Paclitaxel is extensively protein bound (95—98%) to tissue proteins, especially tubulin. It is widely distributed throughout the body except for the brain and testes. Following a 3-hour infusion the alpha-half-life is 16 minutes, beta-half life is 140 minutes, and final elimination half-life is about 19 hours. Paclitaxel is metabolized primarily via cytochrome P-450 (CYP) isoenzymes 2C8 to 6-alpha-hydroxypaclitaxel, and to a lesser extent by 3A4 to minor metabolites 3'-p-hydroxypaclitaxel and 6-alpha,3'-para-dihydroxypaclitaxel. Alterations of metabolism may occur when drugs affecting the CYP system are given concurrently. In addition, sequence-dependent drug interactions have been documented with paclitaxel and other chemotherapy agents. Elimination is due to hepatic metabolism, biliary and fecal excretion, and tissue binding. Approximately 70—80% of the dose is eliminated in the feces within 1 week. Only 1—8% of paclitaxel is eliminated unchanged in the urine.
Affected cytochrome P450 isoenzymes and drug transporters: CYP3A4, CYP2C8, P-gp
Paclitaxel is a substrate of the cytochrome P450 (CYP) isoenzymes 2C8 and 3A4, and of the multidrug resistance protein, P-glycoprotein (P-gp).

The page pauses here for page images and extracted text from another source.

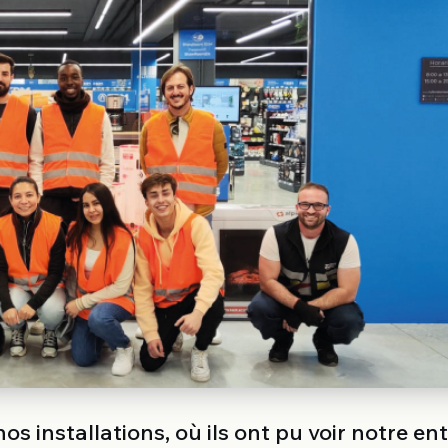
os installations, où ils ont pu voir notre en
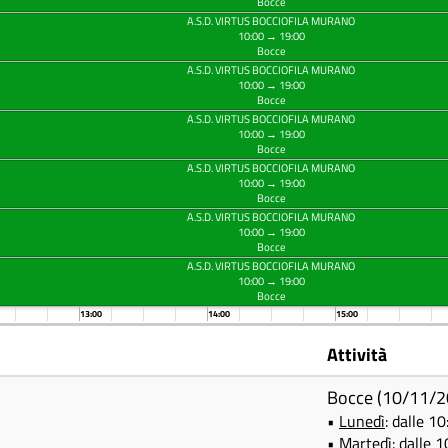
Bocce
A.S.D. VIRTUS BOCCIOFILA MURANO
10:00 → 19:00
Bocce
A.S.D. VIRTUS BOCCIOFILA MURANO
10:00 → 19:00
Bocce
A.S.D. VIRTUS BOCCIOFILA MURANO
10:00 → 19:00
Bocce
A.S.D. VIRTUS BOCCIOFILA MURANO
10:00 → 19:00
Bocce
A.S.D. VIRTUS BOCCIOFILA MURANO
10:00 → 19:00
Bocce
A.S.D. VIRTUS BOCCIOFILA MURANO
10:00 → 19:00
Bocce
13:00
14:00
15:00
Attività
Bocce (10/11/2
•
Lunedì
: dalle 1
•
Martedì
: dalle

Paclitaxel has poor oral availability due to its high affinity for P-glycoprotein, a multi-drug transport enzyme present in high levels in the GI tract. In clinical studies, oral paclitaxel has been given in combination with cyclosporine to improve the bioavailability, as cyclosporine blocks the activity of P-glycoprotein (see Drug Interactions).
When given intraperitoneally (IP), exposure to the peritoneal cavity exceeds plasma exposure by about 1000-times. Paclitaxel is slowly cleared from the peritoneal cavity resulting in significant concentrations persisted within the peritoneal cavity for > 24—48 hours after a single IP administration. The prolonged terminal half-life when given IP is thought to be due to Cremophor El diluent used in the Taxol product. In one small trial, the terminal half life of IP paclitaxel was 28.7 +/- 8.72 hours versus a terminal IV half-life of 17 +/- 11.3 hours. The systemic bioavailability of IP paclitaxel in this study was 31.4 +/- 5.18%. Elimination from ascites fluid is also extremely slow with detectable levels still present after 18 days and an apparent disappearance half-life in ascites fluid of about 140 hours.

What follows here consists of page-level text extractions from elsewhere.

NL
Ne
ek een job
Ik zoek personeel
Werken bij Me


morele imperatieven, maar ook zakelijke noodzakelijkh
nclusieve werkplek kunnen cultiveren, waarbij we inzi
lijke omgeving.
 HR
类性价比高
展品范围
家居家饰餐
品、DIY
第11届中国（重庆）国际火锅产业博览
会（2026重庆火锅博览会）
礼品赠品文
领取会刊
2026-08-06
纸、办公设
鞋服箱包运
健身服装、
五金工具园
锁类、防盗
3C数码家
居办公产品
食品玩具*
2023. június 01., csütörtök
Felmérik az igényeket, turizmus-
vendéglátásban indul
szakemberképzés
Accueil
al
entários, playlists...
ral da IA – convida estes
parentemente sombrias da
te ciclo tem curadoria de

Appropriate dose adjustments in patients with hepatic dysfunction have not been determined and patient specific evaluation is required. In a small study examining the safety of paclitaxel in patients with elevated bilirubin concentrations and liver enzymes, doses needed to be reduced. Patients who received paclitaxel over 3 hours had serum concentrations > 0.05 micromolar/L for longer than expected, when compared to historical controls. Patients with increased serum AST levels but normal bilirubin levels experienced more toxicity and did not tolerate single doses > 50 mg/m2 given over 24 hours. It has been recommended to reduce paclitaxel doses by at least 50% in patients with moderate or severe hyperbilirubinemia or substantially increased serum AST levels.
Dosage adjustments in patients with renal impairment are not required.